The eigenvalue approach implemented in this calculator follows the rigorous derivation in the UC Berkeley Math 54 SVD Notes by Michael Hutchings, which establishes the formal relationship between ATA eigenvalues and singular values for real matrices of any size. Computational verification follows the step-by-step numerical procedure detailed in the SVD computation example from the University of Minnesota Duluth. Geometric interpretation of singular values as semi-axis lengths of the image ellipsoid draws from the MIT 18.095 Chapter 7 SVD Notes, which provides a thorough treatment of the SVD as a generalization of spectral decomposition.

Reference

Frequently asked questions

What are singular values of a 2×2 matrix?
Singular values of a 2×2 matrix A are the non-negative square roots of the eigenvalues of A^T A. They measure how much the linear transformation defined by A stretches or compresses space along its two principal directions. The largest singular value σ₁ gives the maximum stretch factor, while σ₂ gives the minimum. For example, a matrix with σ₁ = 5 and σ₂ = 2 maps the unit circle to an ellipse with semi-axes of length 5 and 2.
How are singular values different from eigenvalues?
Eigenvalues apply only to square matrices and can be negative or complex numbers; singular values apply to any matrix and are always non-negative real numbers. Singular values of A equal the square roots of the eigenvalues of A^T A, not the eigenvalues of A itself. For the matrix [[0, 2], [0, 0]], the only eigenvalue is 0, but the singular values are 2 and 0 — a dramatic difference. For symmetric positive definite matrices, singular values and eigenvalues coincide.
What does a singular value of zero indicate?
A singular value of zero means the matrix is singular — it maps some nonzero input vector to the zero vector, making the transformation non-invertible. For a 2×2 matrix, σ₂ = 0 if and only if det(A) = 0, since the product σ₁ · σ₂ equals |det(A)|. Geometrically, a zero singular value collapses a dimension: the transformation maps the full 2D plane onto a 1D line, destroying spatial information that cannot be recovered.
What is the condition number and how does it relate to singular values?
The condition number κ(A) = σ₁ / σ₂ measures how sensitive the solution of a linear system Ax = b is to small perturbations in b or A. A large condition number signals an ill-conditioned matrix. For example, if σ₁ = 1000 and σ₂ = 0.001, then κ = 1,000,000, meaning a relative error of 10⁻⁶ in b can cause a relative error of order 1 in the solution. A condition number of 1 indicates a perfectly conditioned, isotropic transformation.

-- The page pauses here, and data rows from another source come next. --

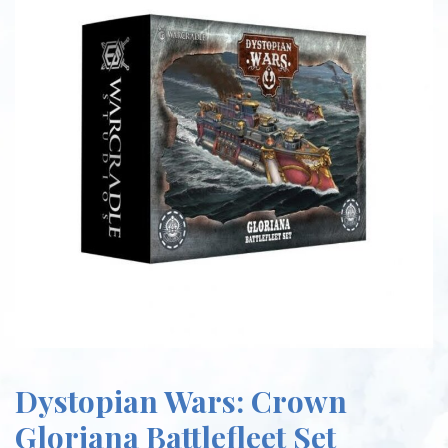
Dystopian Wars: Crown
Gloriana Battlefleet Set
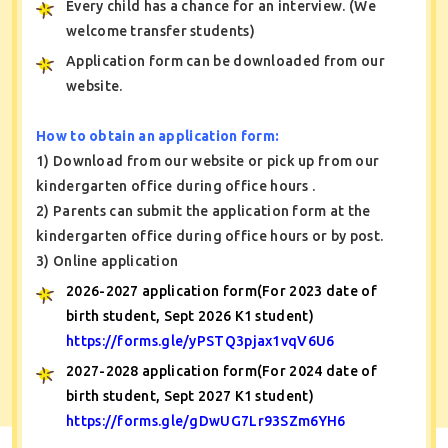
Every child has a chance for an interview. (We
welcome transfer students)
Application form can be downloaded from our
website.
How to obtain an application form:
1) Download from our website or pick up from our
kindergarten office during office hours .
2) Parents can submit the application form at the
kindergarten office during office hours or by post.
3) Online application
2026-2027 application form(For 2023 date of
birth student, Sept 2026 K1 student)
https://forms.gle/yPSTQ3pjax1vqV6U6
2027-2028 application form(For 2024 date of
birth student, Sept 2027 K1 student)
https://forms.gle/gDwUG7Lr93SZm6YH6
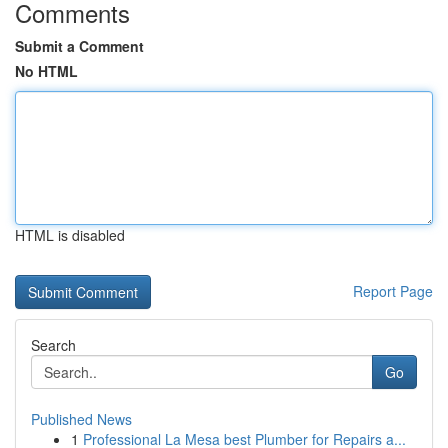
Comments
Submit a Comment
No HTML
HTML is disabled
Report Page
Search
Go
Published News
1
Professional La Mesa best Plumber for Repairs a...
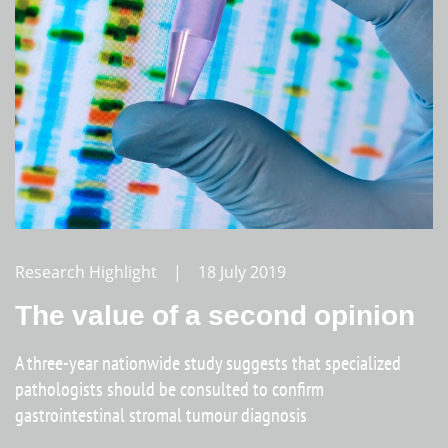
Research Highlight | 18 July 2019
The value of a second opinion
A three-year nationwide study suggests that specialized
pathologists should be consulted to confirm
gastrointestinal stromal tumour diagnosis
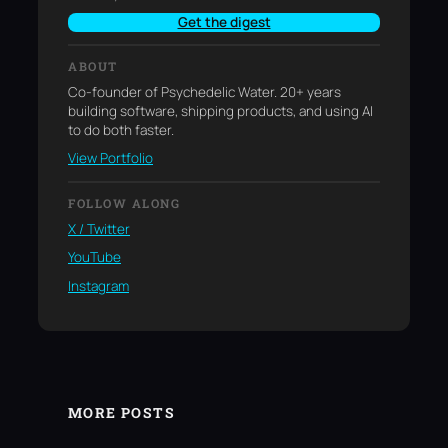
Get the digest
ABOUT
Co-founder of Psychedelic Water. 20+ years
building software, shipping products, and using AI
to do both faster.
View Portfolio
FOLLOW ALONG
X / Twitter
YouTube
Instagram
MORE POSTS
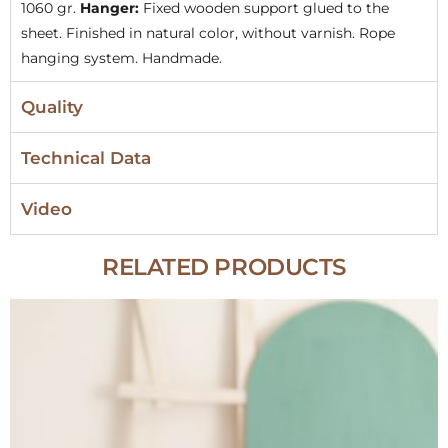
1060 gr.
Hanger:
Fixed wooden support glued to the
sheet. Finished in natural color, without varnish. Rope
hanging system. Handmade.
Quality
Technical Data
Video
RELATED PRODUCTS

Can singular values ever be negative?
No. Singular values are always non-negative real numbers by definition. The matrix A^T A is symmetric and positive semi-definite, guaranteeing all its eigenvalues satisfy λᵢ ≥ 0. Since σᵢ = √λᵢ, the singular values are real and non-negative regardless of the signs of the original matrix entries. A matrix like [[-3, 0], [0, -4]] has singular values 4 and 3 — both positive. The sign information is carried instead by the left and right singular vectors in U and V.
How do singular values relate to the Frobenius norm and the matrix determinant?

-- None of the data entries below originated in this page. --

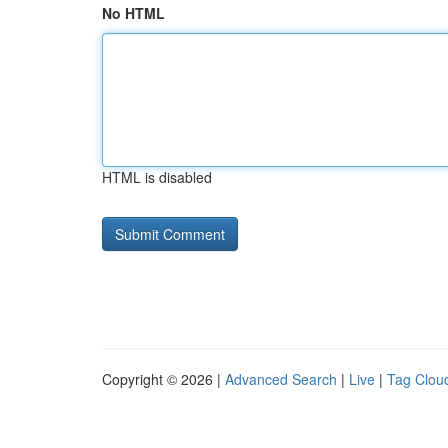
No HTML
HTML is disabled
Copyright © 2026 |
Advanced Search
|
Live
|
Tag Clou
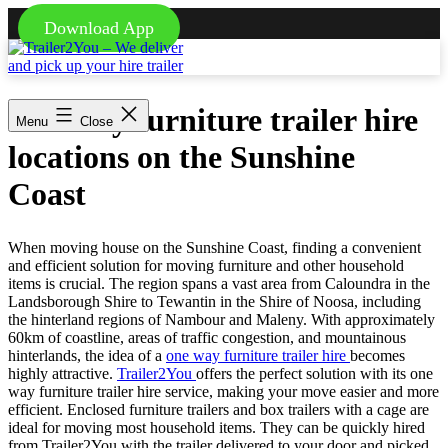
Download App
Skip
to
content
Trailer2You
-
One way furniture trailer hire
We
Menu
Close
deliver
locations on the Sunshine
and
pick
Coast
up
your
hire
trailer
When moving house on the Sunshine Coast, finding a convenient
and efficient solution for moving furniture and other household
items is crucial. The region spans a vast area from Caloundra in the
Landsborough Shire to Tewantin in the Shire of Noosa, including
the hinterland regions of Nambour and Maleny. With approximately
60km of coastline, areas of traffic congestion, and mountainous
hinterlands, the idea of a
one way furniture trailer hire
becomes
highly attractive.
Trailer2You
offers the perfect solution with its one
way furniture trailer hire service, making your move easier and more
efficient. Enclosed furniture trailers and box trailers with a cage are
ideal for moving most household items. They can be quickly hired
from Trailer2You with the trailer delivered to your door and picked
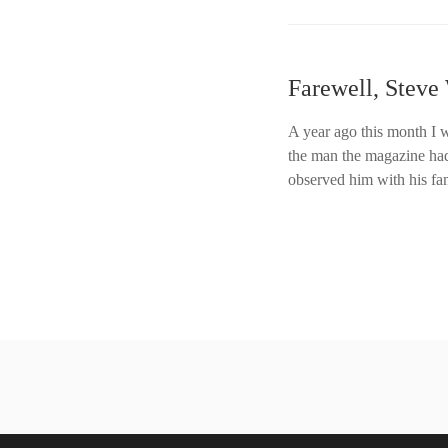
Farewell, Steve
A year ago this month I 
the man the magazine had 
observed him with his fa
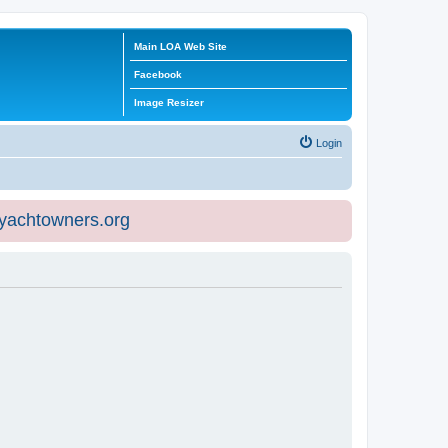
Main LOA Web Site
Facebook
Image Resizer
Login
eyachtowners.org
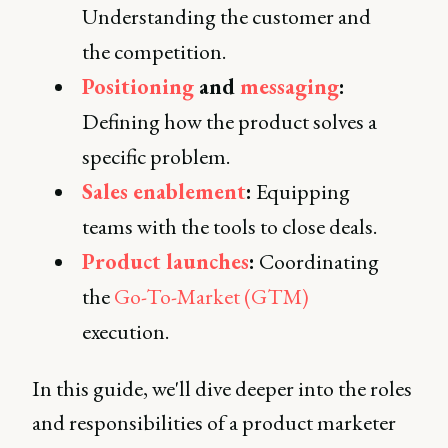
Understanding the customer and
the competition.
Positioning
and
messaging
:
Defining how the product solves a
specific problem.
Sales enablement
:
Equipping
teams with the tools to close deals.
Product launches
:
Coordinating
the
Go-To-Market (GTM)
execution.
In this guide, we'll dive deeper into the roles
and responsibilities of a product marketer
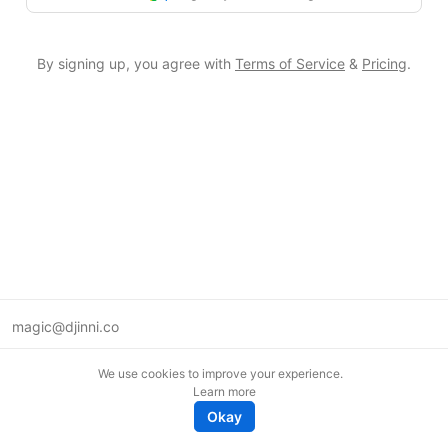
By signing up, you agree with
Terms of Service
&
Pricing
.
magic@djinni.co
Terms of Use
We use cookies to improve your experience.
Suggest an idea
Learn more
Remote tech jobs in Europe
Okay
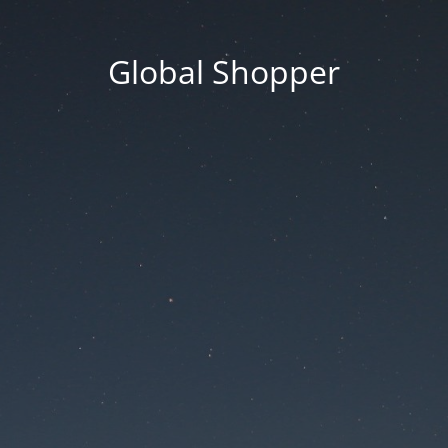
Global Shopper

Two fundamental identities connect singular values to scalar matrix properties. First, the sum of squared singular values equals the squared Frobenius norm: σ₁² + σ₂² = a² + b² + c² + d² = ‖A‖²_F. Second, the product of singular values equals the absolute determinant: σ₁ · σ₂ = |ad − bc|. For A = [[1, 2], [3, 4]], the Frobenius norm gives σ₁² + σ₂² = 1 + 4 + 9 + 16 = 30, and σ₁ · σ₂ = |4 − 6| = 2, providing a quick consistency check on computed results.